The headline answer is, of course, no: A recently released tax plan would add $10 trillion in borrowing to the debt over the next decade, according to the Tax Policy Center, an independent research group in Washington.
On the one hand, that’s a huge increase in borrowing, which takes away money families could spend or save to help shore up the economy, because Biden’s plan would increase taxes on nearly every household in the United States by 2023. On the other hand, it’s also true that Biden’s plan – his long-awaited presidential campaign unveiled in June – is based largely on a strategy to increase revenue from corporations and to increase the government’s take from personal income taxes by allowing more wealthy people to pay at a lower rate.
In effect, Biden wants to increase the federal government’s tax take by raising taxes on companies and rich people, whose taxes are already pretty high.
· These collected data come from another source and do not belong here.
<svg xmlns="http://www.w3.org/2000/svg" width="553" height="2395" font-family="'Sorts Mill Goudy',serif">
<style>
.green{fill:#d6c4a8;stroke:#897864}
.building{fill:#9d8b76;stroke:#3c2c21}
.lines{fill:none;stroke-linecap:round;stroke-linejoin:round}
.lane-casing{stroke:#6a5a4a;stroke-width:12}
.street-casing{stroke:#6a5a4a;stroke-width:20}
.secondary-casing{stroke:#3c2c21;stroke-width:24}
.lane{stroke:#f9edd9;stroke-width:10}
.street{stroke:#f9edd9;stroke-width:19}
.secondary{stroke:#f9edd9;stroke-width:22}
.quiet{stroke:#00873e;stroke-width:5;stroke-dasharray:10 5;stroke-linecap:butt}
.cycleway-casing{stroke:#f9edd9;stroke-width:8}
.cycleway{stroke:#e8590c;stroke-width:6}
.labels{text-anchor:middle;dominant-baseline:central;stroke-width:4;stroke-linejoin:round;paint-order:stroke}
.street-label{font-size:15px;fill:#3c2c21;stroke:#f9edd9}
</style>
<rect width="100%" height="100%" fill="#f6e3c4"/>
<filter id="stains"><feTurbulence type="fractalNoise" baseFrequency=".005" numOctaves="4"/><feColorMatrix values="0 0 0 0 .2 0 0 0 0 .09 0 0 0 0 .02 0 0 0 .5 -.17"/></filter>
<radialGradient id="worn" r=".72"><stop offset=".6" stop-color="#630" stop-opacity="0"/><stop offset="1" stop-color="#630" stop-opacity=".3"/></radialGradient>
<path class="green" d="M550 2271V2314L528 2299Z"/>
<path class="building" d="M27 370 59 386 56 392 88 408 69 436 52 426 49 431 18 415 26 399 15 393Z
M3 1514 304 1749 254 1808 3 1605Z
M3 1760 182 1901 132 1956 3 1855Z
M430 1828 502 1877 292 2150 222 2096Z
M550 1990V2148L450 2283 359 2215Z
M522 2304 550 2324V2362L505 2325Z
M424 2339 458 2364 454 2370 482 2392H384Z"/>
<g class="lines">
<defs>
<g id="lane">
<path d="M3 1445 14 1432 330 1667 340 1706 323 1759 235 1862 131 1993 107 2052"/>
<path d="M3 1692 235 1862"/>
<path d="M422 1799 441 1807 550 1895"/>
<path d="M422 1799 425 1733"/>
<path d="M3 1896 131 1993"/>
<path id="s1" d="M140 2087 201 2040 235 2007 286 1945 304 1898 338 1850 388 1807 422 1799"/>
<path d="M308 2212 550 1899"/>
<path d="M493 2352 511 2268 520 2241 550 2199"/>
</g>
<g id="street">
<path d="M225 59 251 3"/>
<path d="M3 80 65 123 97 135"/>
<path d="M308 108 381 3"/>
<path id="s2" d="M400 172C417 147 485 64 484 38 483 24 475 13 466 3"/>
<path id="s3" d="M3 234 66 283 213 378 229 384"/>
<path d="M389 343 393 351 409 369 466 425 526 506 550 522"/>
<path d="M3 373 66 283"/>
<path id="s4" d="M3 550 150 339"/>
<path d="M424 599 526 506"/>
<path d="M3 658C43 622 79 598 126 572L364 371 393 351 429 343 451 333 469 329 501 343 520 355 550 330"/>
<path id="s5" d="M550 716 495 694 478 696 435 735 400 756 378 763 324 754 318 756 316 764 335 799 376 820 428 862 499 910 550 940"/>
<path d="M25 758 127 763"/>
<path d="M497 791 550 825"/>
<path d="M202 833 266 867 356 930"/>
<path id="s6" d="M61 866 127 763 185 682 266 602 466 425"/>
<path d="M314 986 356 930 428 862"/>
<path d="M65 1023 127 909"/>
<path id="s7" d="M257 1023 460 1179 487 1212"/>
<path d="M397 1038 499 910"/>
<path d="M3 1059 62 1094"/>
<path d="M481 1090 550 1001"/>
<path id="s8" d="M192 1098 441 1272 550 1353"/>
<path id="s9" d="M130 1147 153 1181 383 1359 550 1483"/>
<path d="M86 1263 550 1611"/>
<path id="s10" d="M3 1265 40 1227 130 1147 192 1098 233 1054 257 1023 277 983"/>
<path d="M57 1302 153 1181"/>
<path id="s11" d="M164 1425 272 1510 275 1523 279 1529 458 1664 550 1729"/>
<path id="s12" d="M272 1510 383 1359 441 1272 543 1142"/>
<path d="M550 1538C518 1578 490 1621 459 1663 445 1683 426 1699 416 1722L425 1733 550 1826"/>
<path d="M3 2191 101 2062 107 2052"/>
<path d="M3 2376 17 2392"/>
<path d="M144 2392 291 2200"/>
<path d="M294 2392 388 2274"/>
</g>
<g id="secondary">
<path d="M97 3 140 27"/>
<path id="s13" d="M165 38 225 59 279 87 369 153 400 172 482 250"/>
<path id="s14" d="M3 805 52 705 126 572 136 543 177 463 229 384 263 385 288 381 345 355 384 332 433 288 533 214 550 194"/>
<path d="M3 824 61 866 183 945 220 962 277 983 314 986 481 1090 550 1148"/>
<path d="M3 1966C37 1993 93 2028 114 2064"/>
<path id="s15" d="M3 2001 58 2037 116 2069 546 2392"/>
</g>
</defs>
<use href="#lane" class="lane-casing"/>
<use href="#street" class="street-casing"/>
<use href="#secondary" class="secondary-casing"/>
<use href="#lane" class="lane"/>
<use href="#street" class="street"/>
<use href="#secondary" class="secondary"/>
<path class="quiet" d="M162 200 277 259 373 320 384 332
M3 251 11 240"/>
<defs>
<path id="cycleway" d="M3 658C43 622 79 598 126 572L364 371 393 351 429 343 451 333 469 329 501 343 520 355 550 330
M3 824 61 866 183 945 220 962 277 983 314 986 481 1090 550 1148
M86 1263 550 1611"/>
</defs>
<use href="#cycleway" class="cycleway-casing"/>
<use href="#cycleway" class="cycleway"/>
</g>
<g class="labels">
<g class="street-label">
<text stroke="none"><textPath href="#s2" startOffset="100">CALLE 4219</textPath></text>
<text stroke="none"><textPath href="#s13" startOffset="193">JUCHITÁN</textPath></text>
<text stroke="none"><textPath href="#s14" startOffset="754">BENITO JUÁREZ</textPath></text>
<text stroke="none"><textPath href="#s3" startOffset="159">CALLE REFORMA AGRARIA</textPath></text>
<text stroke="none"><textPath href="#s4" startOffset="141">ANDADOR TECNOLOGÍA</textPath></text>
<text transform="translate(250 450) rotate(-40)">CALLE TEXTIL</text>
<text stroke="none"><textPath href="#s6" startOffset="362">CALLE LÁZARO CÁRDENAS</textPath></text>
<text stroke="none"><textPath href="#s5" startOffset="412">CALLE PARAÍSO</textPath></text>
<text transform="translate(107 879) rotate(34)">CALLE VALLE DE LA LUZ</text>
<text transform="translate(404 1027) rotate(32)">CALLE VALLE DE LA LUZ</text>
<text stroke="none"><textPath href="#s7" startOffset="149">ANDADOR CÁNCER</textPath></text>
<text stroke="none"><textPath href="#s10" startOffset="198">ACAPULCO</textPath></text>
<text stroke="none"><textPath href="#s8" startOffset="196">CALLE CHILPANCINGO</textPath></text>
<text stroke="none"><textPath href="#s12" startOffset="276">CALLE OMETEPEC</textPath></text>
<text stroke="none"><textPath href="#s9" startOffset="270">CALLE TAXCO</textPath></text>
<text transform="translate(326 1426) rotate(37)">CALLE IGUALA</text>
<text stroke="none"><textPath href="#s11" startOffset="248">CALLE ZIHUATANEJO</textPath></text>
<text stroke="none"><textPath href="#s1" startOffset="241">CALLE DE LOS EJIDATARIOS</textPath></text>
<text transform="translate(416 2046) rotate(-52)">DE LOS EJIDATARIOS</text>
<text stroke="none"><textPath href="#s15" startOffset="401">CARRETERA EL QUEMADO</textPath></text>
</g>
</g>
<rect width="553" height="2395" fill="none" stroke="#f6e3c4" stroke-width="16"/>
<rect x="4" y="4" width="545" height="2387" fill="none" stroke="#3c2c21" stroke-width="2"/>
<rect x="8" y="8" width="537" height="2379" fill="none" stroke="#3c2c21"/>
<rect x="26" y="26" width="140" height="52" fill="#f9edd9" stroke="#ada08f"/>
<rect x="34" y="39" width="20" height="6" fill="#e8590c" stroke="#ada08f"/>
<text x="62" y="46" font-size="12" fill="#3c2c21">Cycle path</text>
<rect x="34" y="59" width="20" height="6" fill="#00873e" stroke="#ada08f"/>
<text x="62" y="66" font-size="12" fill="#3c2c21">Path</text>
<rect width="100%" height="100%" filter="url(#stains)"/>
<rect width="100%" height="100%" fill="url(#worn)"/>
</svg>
And then, he hopes, those people will earn more in, say, next year, paying a smaller share of their income in taxes, creating a further increase in revenue, which would help fund his plan.
“They’ll realize that making more money, that’s what they’re supposed to do,” he said at the Jewish Federation event.
Biden’s advisers are quick to point out that, under current law, corporate taxes are set to decrease, which means that, unlike the Trump administration, Biden doesn’t intend to raise taxes on companies. Biden’s plan would effectively raise the corporate tax rate, which currently sits at 35 percent. Biden’s plan would bring the corporate tax rate to 22 percent, which would be a high rate but not the highest. His advisers say the change could help create jobs by encouraging companies to hire more people and more expand their operations.
“I come at this from the perspective of a big shareholder, not from the perspective of a big boardroom,” Biden said at the Jewish Federation event. “It’s a classic corporate tax strategy – bring your money in, cut the tax rate, then take it back out and grow.”